Iranian-American Scholar 'No Spy,' Hamilton Says

Haleh Esfandiari

Haleh Esfandiari is a native of Iran and the director of the Woodrow Wilson Center's Middle East program in Washington, D.C. Courtesy Woodrow Wilson Center hide caption

itoggle caption Courtesy Woodrow Wilson Center
Esfandiari on Women and Iran's Revolution

 

Hear a 1997 NPR interview with Haleh Esfandiari, author of Reconstructed Lives: Women and Iran's Islamic Revolution, about the role of women in Iranian politics.

An American scholar is spending her 15th day in one of Iran's most notorious prisons, and Iranian television says she will be charged with trying to undermine the Islamic state.

Haleh Esfandiari, a native of Iran and the director of the Woodrow Wilson Center's Middle East program in Washington, D.C., had gone back to Iran to visit her ailing 93-year-old mother. According to the center, Esfandiari, 67, was on her way to the Tehran Airport on Dec. 30 when three masked men with knives threatened to kill her and took her baggage as well as her U.S. and Iranian passports.

Since then, she has been prevented from leaving Iran and was subject to a series of interrogations, the center said.

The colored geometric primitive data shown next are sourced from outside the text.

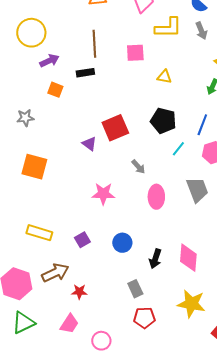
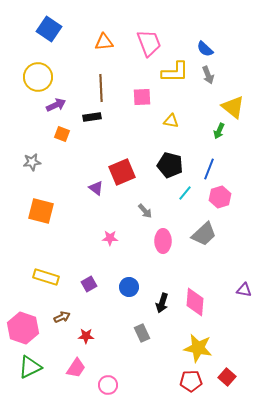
gray trapezoid: (197, 190) -> (204, 234), turned 68
pink star: (103, 194) -> (110, 238), size x0.7
brown arrow: (55, 273) -> (62, 317), size x0.6
red pentagon: (144, 318) -> (191, 381), moved

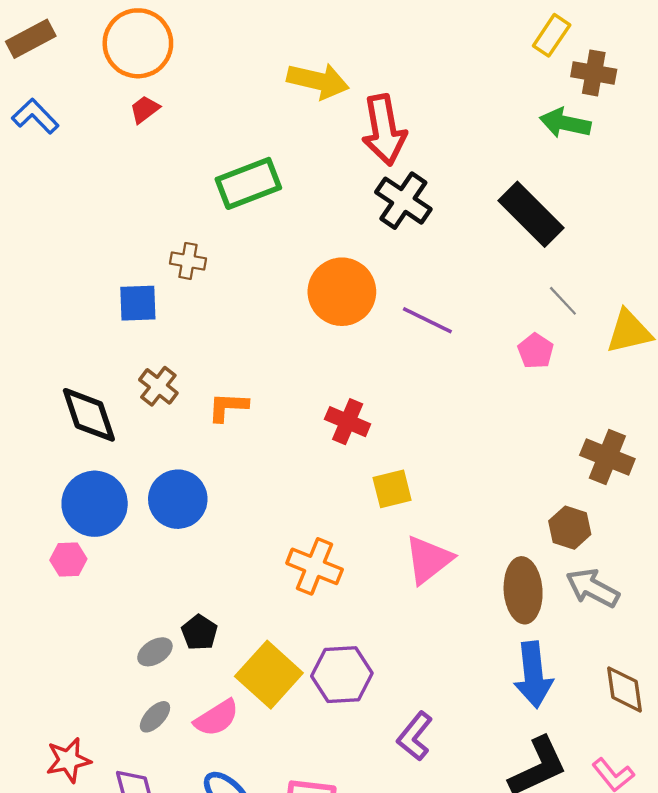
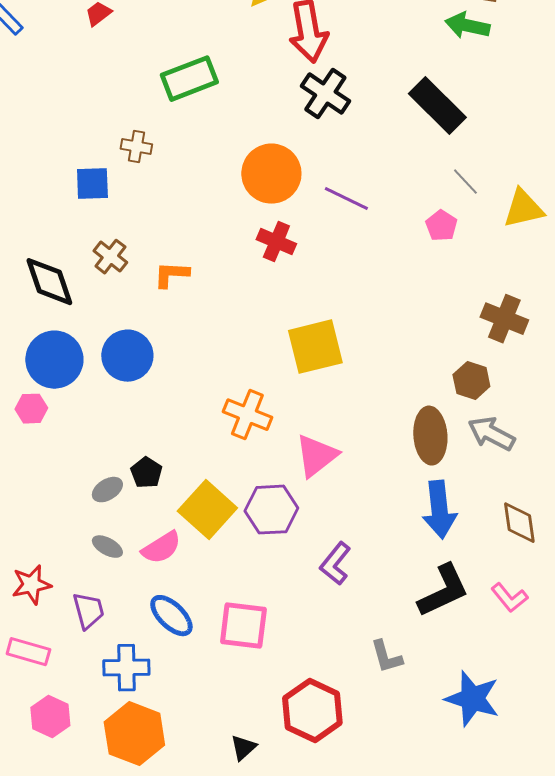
red cross: (348, 422) -> (276, 242), moved
yellow square: (392, 489) -> (315, 347), size x1.6
pink triangle: (428, 560) -> (316, 456), moved
gray ellipse: (155, 717) -> (107, 547), turned 76

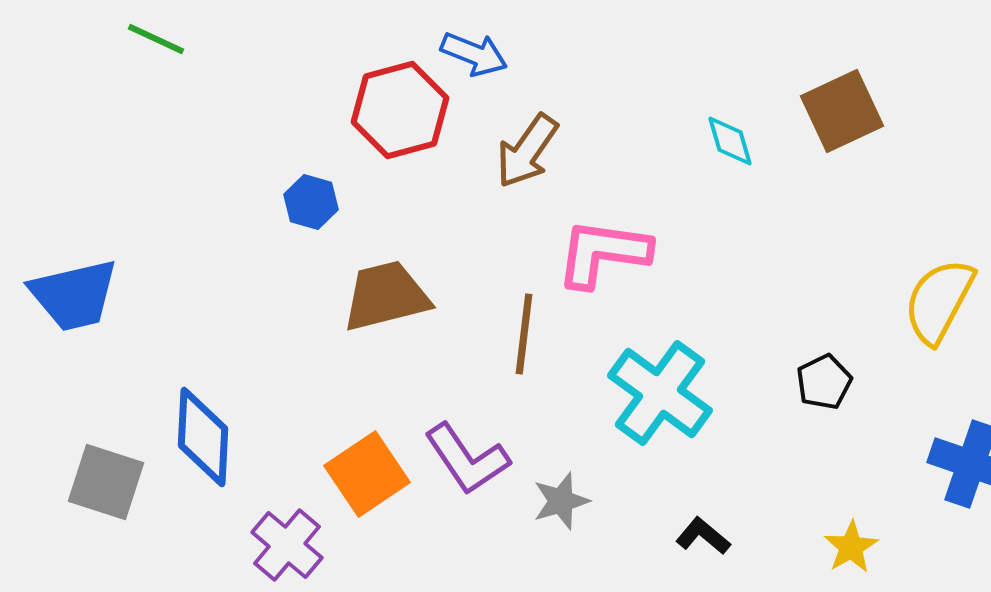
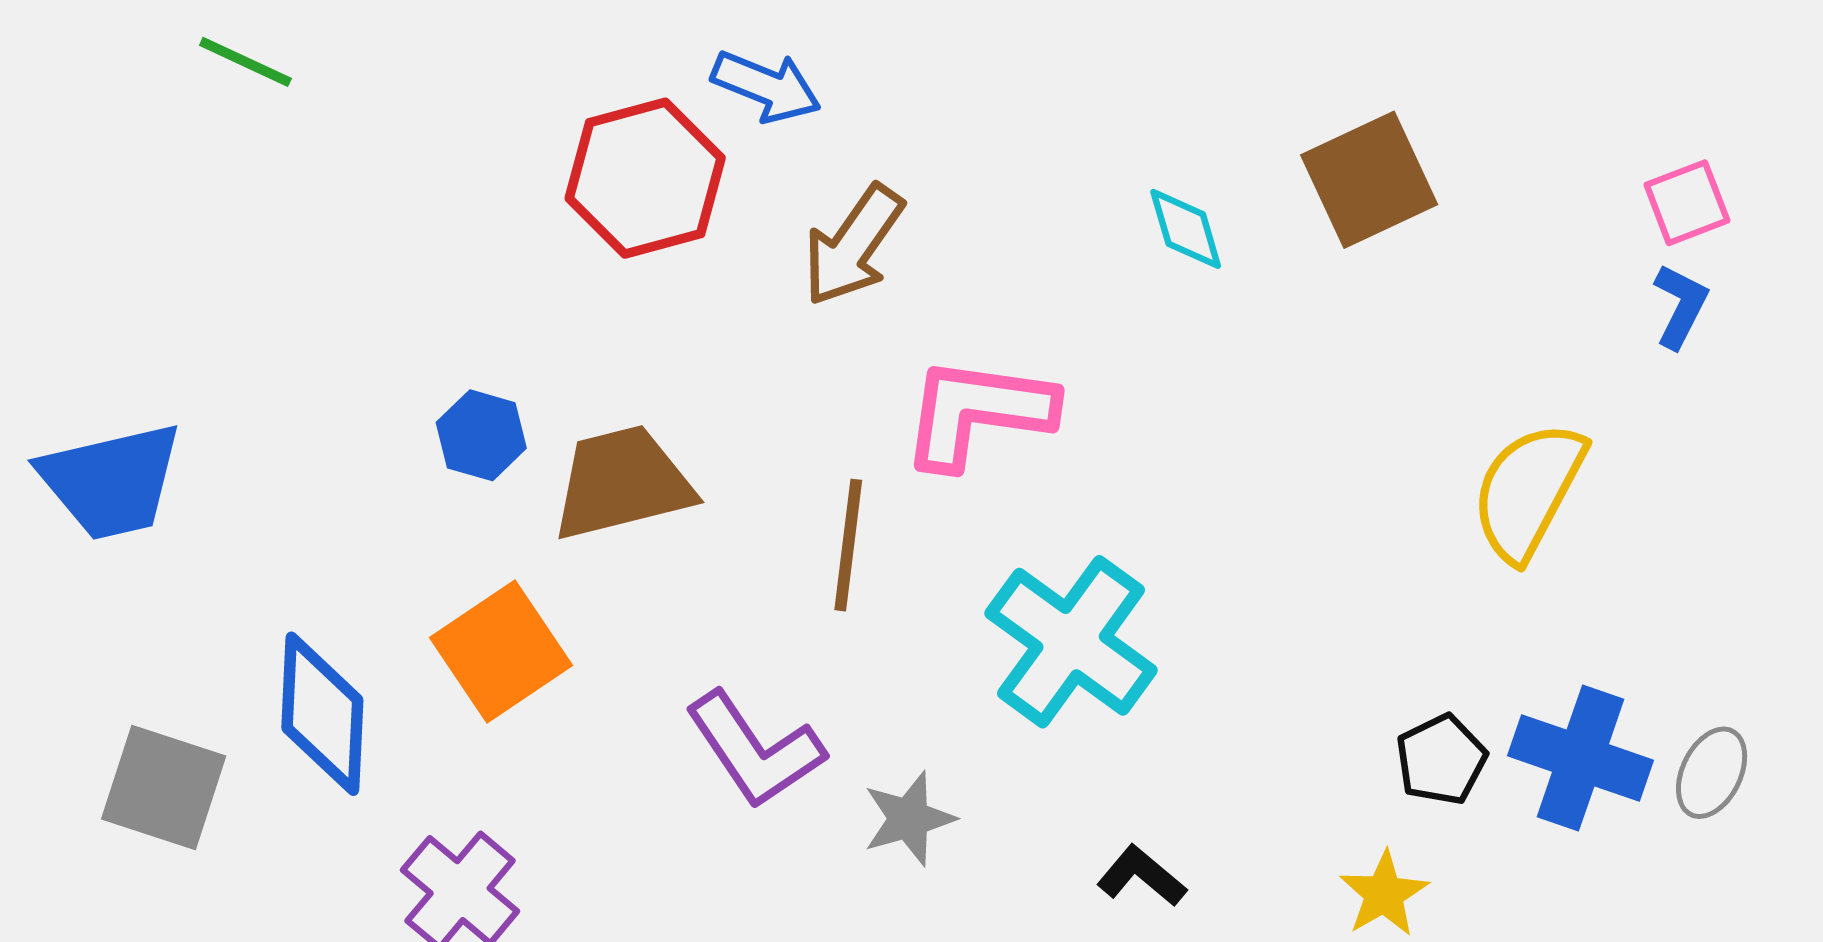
blue hexagon: (311, 202) -> (481, 435), moved
black pentagon: (824, 382) -> (1441, 760), moved
orange square: (367, 474) -> (501, 652), moved

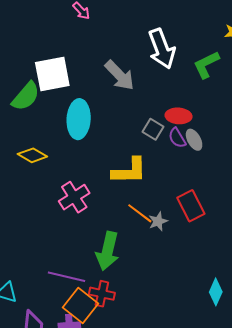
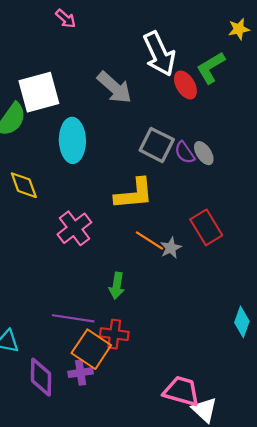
red ellipse: (179, 116) -> (185, 85), moved, turned 60
gray square: (153, 129) -> (157, 145), size x1.4
yellow diamond: (32, 155) -> (24, 185), turned 44
green arrow: (108, 251) -> (117, 286), size x0.6

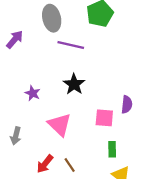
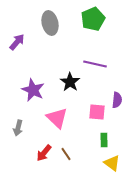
purple line: (71, 45) -> (95, 64), moved
purple star: (33, 93) -> (33, 90), size x1.6

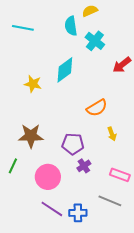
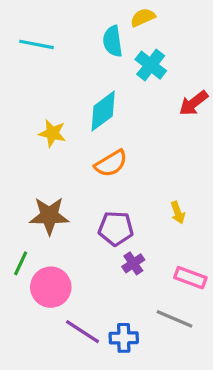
orange semicircle: (97, 108) -> (111, 163), moved
pink circle: (48, 177) -> (51, 287), moved

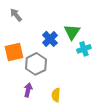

On Tuesday, Lee Hamilton, a former congressman who heads the Woodrow Wilson International Center for Scholars, said the Iranians have characterized Esfandiari's work at the center "as part of a U.S.-backed plot to foment soft revolution in Iran."

"There is of course not a shred, not a scintilla of truth to the allegations against her," Hamilton said at a news conference. "Iran is trying to turn a scholar into a spy. Haleh is a scholar. She has never been a spy."

Esfandiari traveled to Iran regularly. In 1997, she wrote a book about Iranian women — Reconstructed Lives: Women and Iran's Islamic Revolution. Back in 1997, Iran had elected a reformist-minded president, Mohammad Khatami, and there was hope for more openness.

In a 1997 interview with NPR, Esfandiari spoke about the role of women in Iran.

"Look, the clerical leadership is very sensitive to projecting an image — a progressive image of women's role in an Islamic society," she said. "They look at themselves as a role model for other Islamic [countries]. And therefore, they would like to show that the women are participating in all aspects of life. Therefore, I think the women can bring quite an influence and a moderating influence on the leadership when it comes to internal matters."

In an interview with NPR earlier this month, Karim Sadjadpour, who follows Iranian issues at the Carnegie Endowment for International Peace, called Esfandiari's detention "very disconcerting."

"I think it's part of this broader antagonistic relationship between the U.S. and Iran," he told Robert Siegel. "I think the Iranians are trying to send a signal to Washington that if you want to embark on democracy promotion efforts in Iran, there's going to be serious repercussions.

"But I think, in characteristic fashion, the Iranians confuse short-term tactics with long-term vision. ... But, in fact, what they've done is they've eliminated the voice of moderation."

Gary Sick, a member of President Carter's National Security Council and an expert on Iran, said in an NPR interview last week that Esfandiari is a "victim of an internal struggle" in Iran between hardliners and "the people who would actually like to open up to the rest of the world."

"In the past, what has happened is these scholars have been taken ... and they're held for a while," Sick told Steve Inskeep. "The outrage in the West grows, and Iran eventually lets them go."